Task requirements:
Return only how many lines in the data include the string "amended".

Collected data
%%
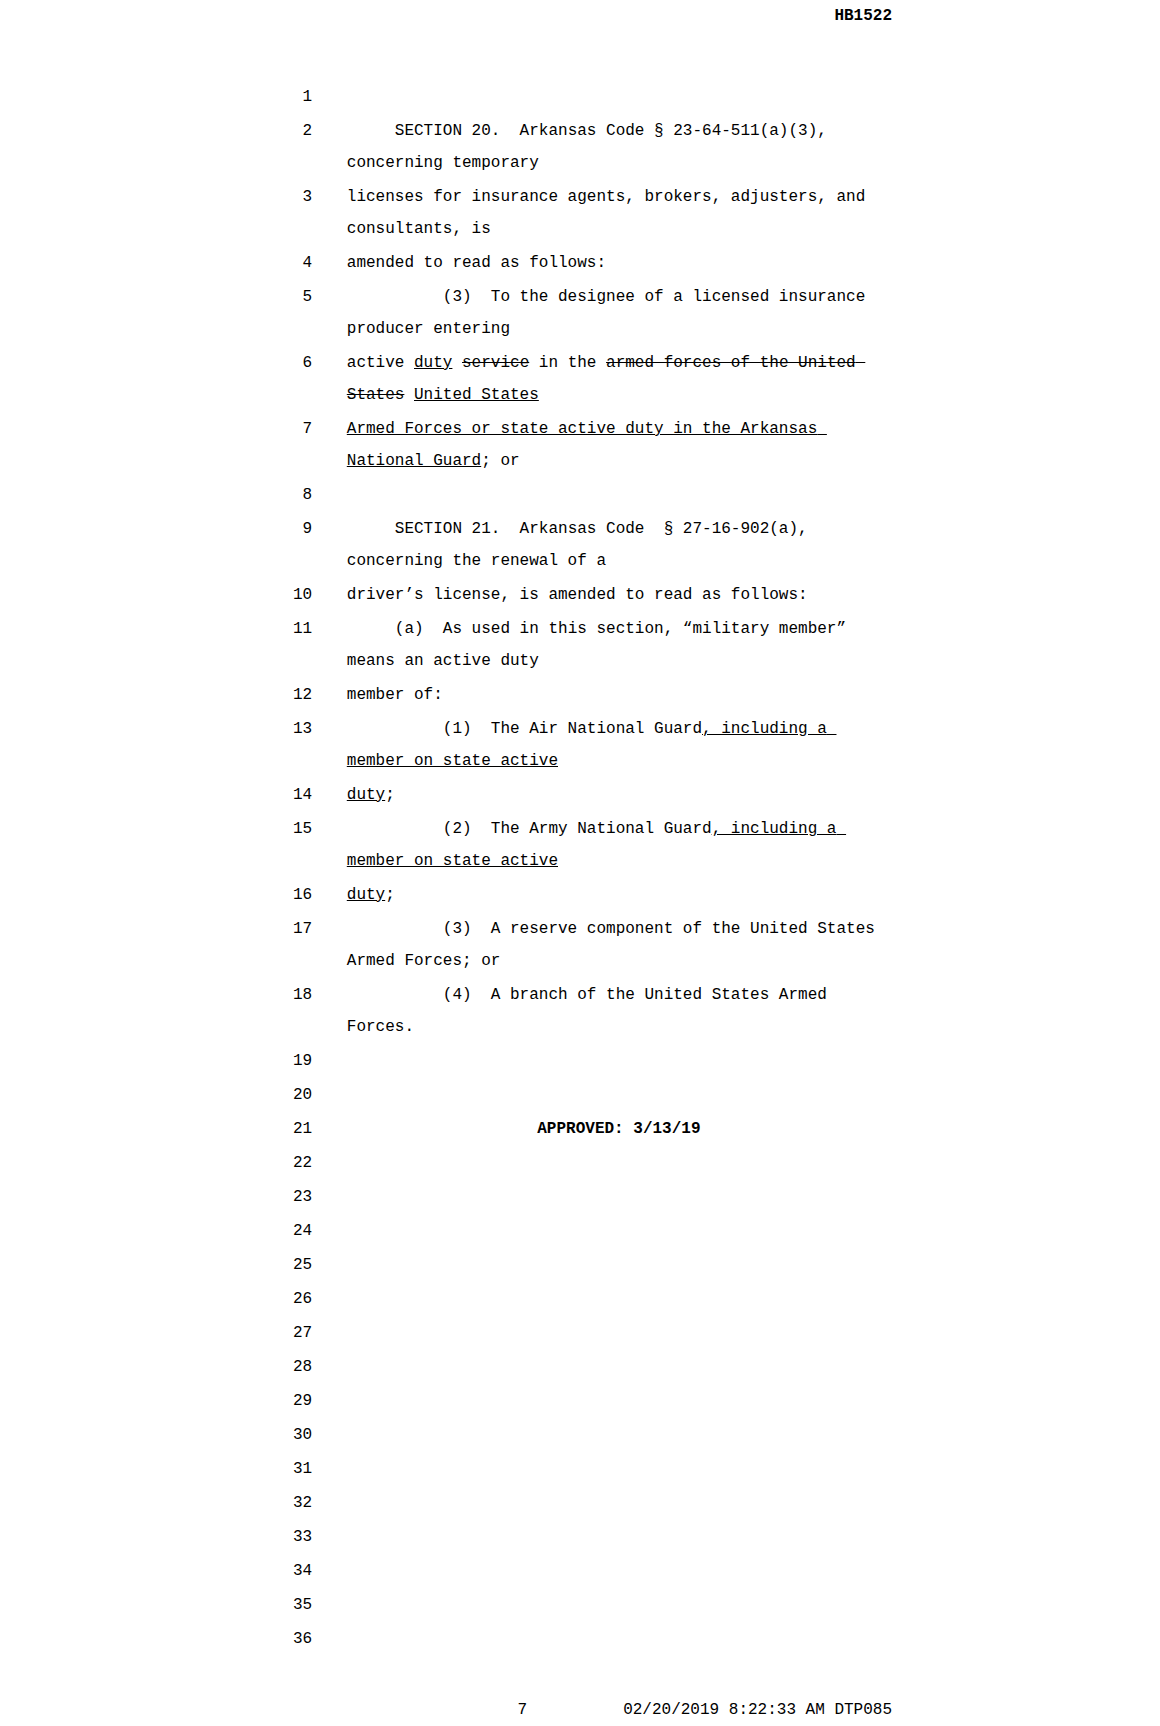HB1522
| 1 | |
| 2 | SECTION 20. Arkansas Code § 23-64-511(a)(3), concerning temporary |
| 3 | licenses for insurance agents, brokers, adjusters, and consultants, is |
| 4 | amended to read as follows: |
| 5 | (3) To the designee of a licensed insurance producer entering |
| 6 | active duty service in the armed forces of the United States United States |
| 7 | Armed Forces or state active duty in the Arkansas National Guard ; or |
| 8 | |
| 9 | SECTION 21. Arkansas Code § 27-16-902(a), concerning the renewal of a |
| 10 | driver’s license, is amended to read as follows: |
| 11 | (a) As used in this section, “military member” means an active duty |
| 12 | member of: |
| 13 | (1) The Air National Guard , including a member on state active |
| 14 | duty ; |
| 15 | (2) The Army National Guard , including a member on state active |
| 16 | duty ; |
| 17 | (3) A reserve component of the United States Armed Forces; or |
| 18 | (4) A branch of the United States Armed Forces. |
| 19 | |
| 20 | |
| 21 | APPROVED: 3/13/19 |
| 22 | |
| 23 | |
| 24 | |
| 25 | |
| 26 | |
| 27 | |
| 28 | |
| 29 | |
| 30 | |
| 31 | |
| 32 | |
| 33 | |
| 34 | |
| 35 | |
| 36 | |
7 02/20/2019 8:22:33 AM DTP085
%%
Answer below:
2